A botanist called Nikolai Vavilov

I might have said this before but at the risk of repeating myself I will say it again 'Geo magazine is simply a treasure trove of information which I am glad I can get my hands on every month'. This month, I read about Nikolai Vavilov - a Russian botanist who was determined to amass a collection of seeds, roots and grains from world over (and researching them) to save the last remnants of dying species and to save his homeland as well as the rest of the world from famines but ironically died of chronic malnutrition in Stalin's prison. He had inspired so much loyalty among his colleagues and co-workers that despite the 1941 Nazi blockade of Leningrad, some of them died of hunger but didn't touch a grain from the collection. I guess such people are hard to find these days.

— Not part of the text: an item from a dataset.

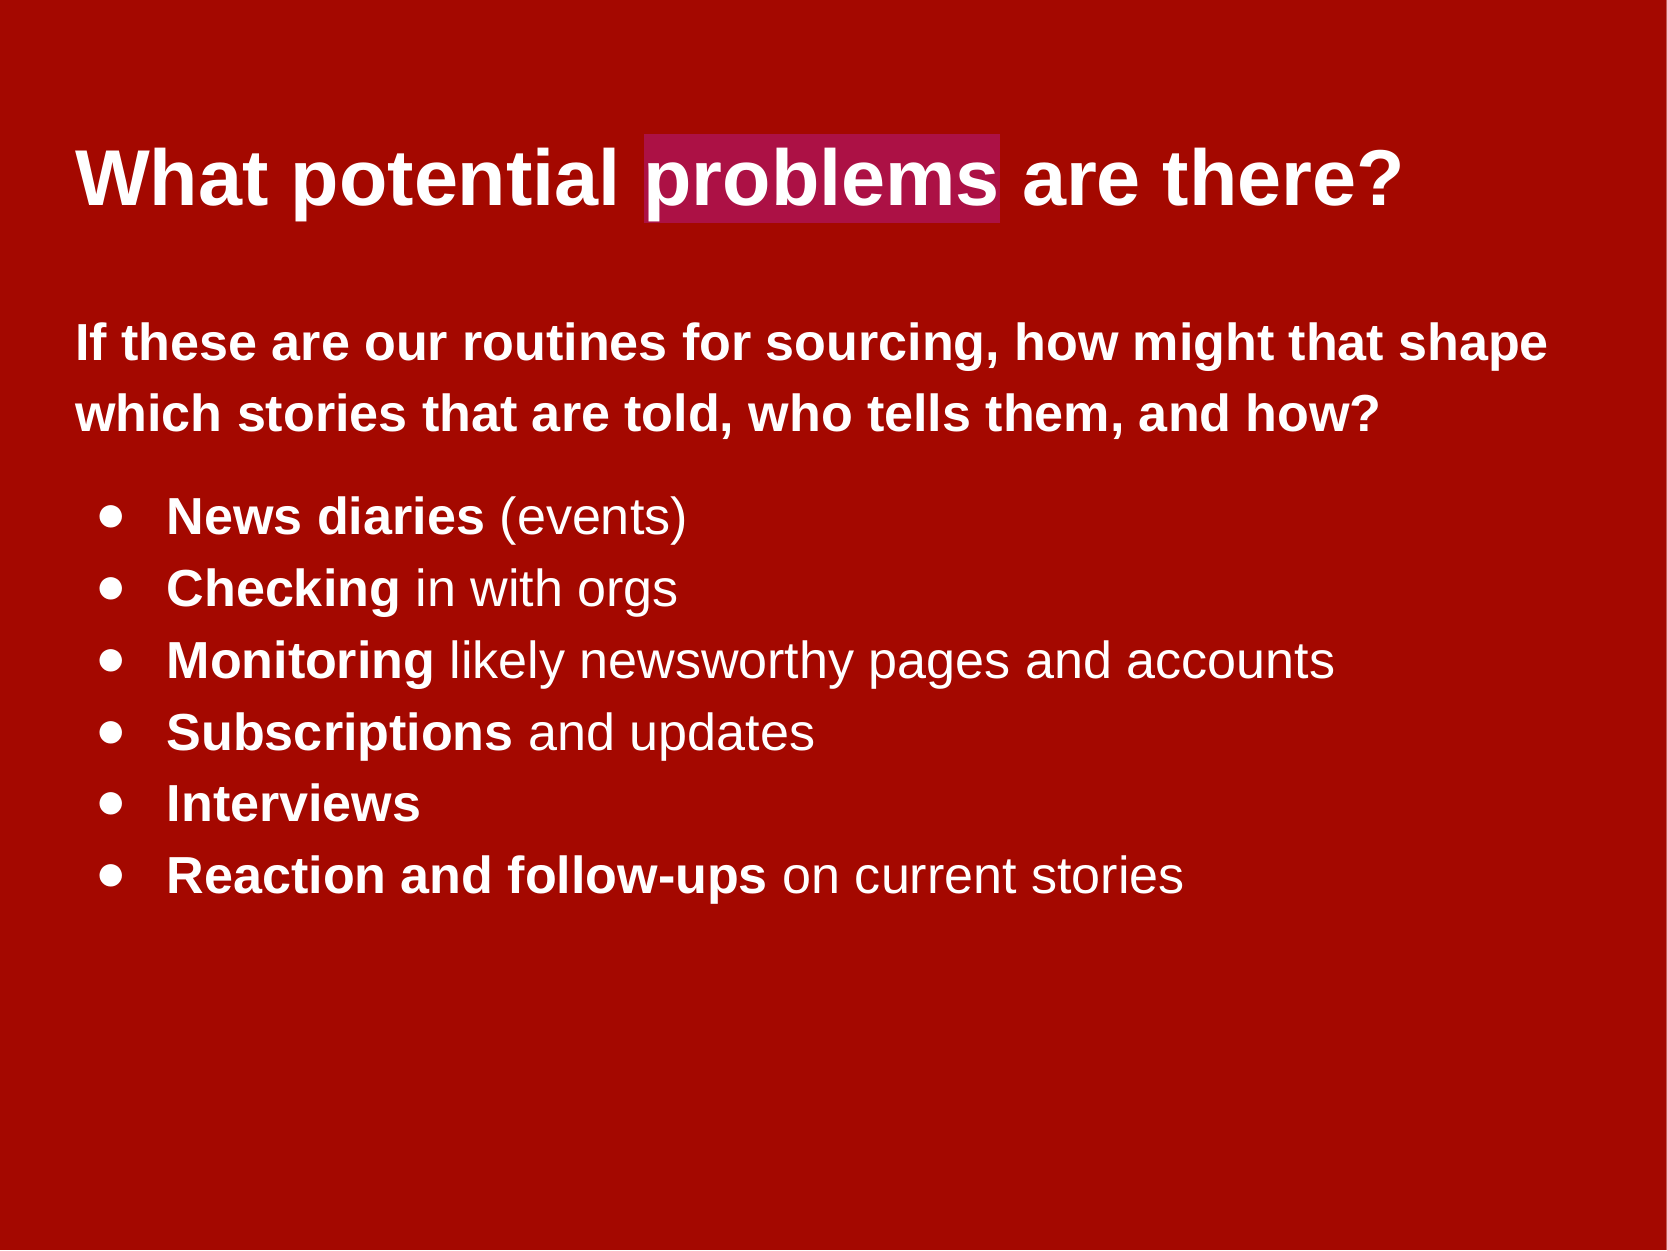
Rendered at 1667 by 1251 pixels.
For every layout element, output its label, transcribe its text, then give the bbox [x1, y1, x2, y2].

text_box What potential problems are there? [56, 108, 1610, 248]
text_box If these are our routines for sourcing, how might that shape which stories that are told, who tells them, and how? News diaries (events) Checking in with orgs Monitoring likely newsworthy pages and accounts Subscriptions and updates Interviews Reaction and follow-ups on current stories [56, 280, 1610, 1111]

Just so that you can get an idea of how valuable his work was, I will quote from the Geo article:

In 1979 it was estimated that four-fifths of the cultivated land in the Soviet Union were growing plants originating from seeds from Vavilov's centres. The yield of these hybrids provided the state an additional 5 million tonnes of food every year.

And the United Nation's Food and Agriculture Organization estimates that about 75% of all known cultivated plants have been lost since the days of Vavilov. Between 1903 and 1983, 660 of the 688 species of green beans have disappeared from the United States alone, as also 516 of the 544 species of cabbage and 742 of the 798 species of maize. In Mexico, 80% of erstwhile corn species have been lost. In the Philippines, farmers once sowed thousands of strains of rice: today only 2 varieties grow on 98% of the fields.


The article didn't mention what happened to Trofim Lysenko, the man it claims was chiefly responsible for turning Stalin against Vavilov. So I checked on the net. Here's what Wiki has to say about him.

In 1962 three of the most prominent Soviet physicists, Yakov Borisovich Zel'dovich, Vitaly Ginzburg, and Pyotr Kapitsa, presented a case against Lysenko, proclaiming his work as false science. They also denounced Lysenko's application of political power to silence opposition and eliminate his opponents within the scientific community.

The Soviet press was soon filled with anti-Lysenkoite articles and appeals for the restoration of scientific methods to all fields of biology and agricultural science. In 1965 Lysenko was removed from his post as director of the Institute of Genetics at the Academy of Sciences and restricted to an experimental farm in Moscow's Lenin Hills (the Institute itself was soon dissolved). After Khrushchev's dismissal in 1964, the president of the Academy of Sciences declared that Lysenko's immunity to criticism had officially ended. An expert commission was sent to investigate records kept at Lysenko's experimental farm. A few months later, a devastating critique of Lysenko was made public. As a result, Lysenko was immediately disgraced in the Soviet Union, although his work continued to have impact in China for many years after.

Lysenko died in 1976.


As far as Vavilov is concerned, he has an Institute of Plant Industry named after him in St. Petersburg.

I guess it's true - what they say about 'getting one's just deserts'!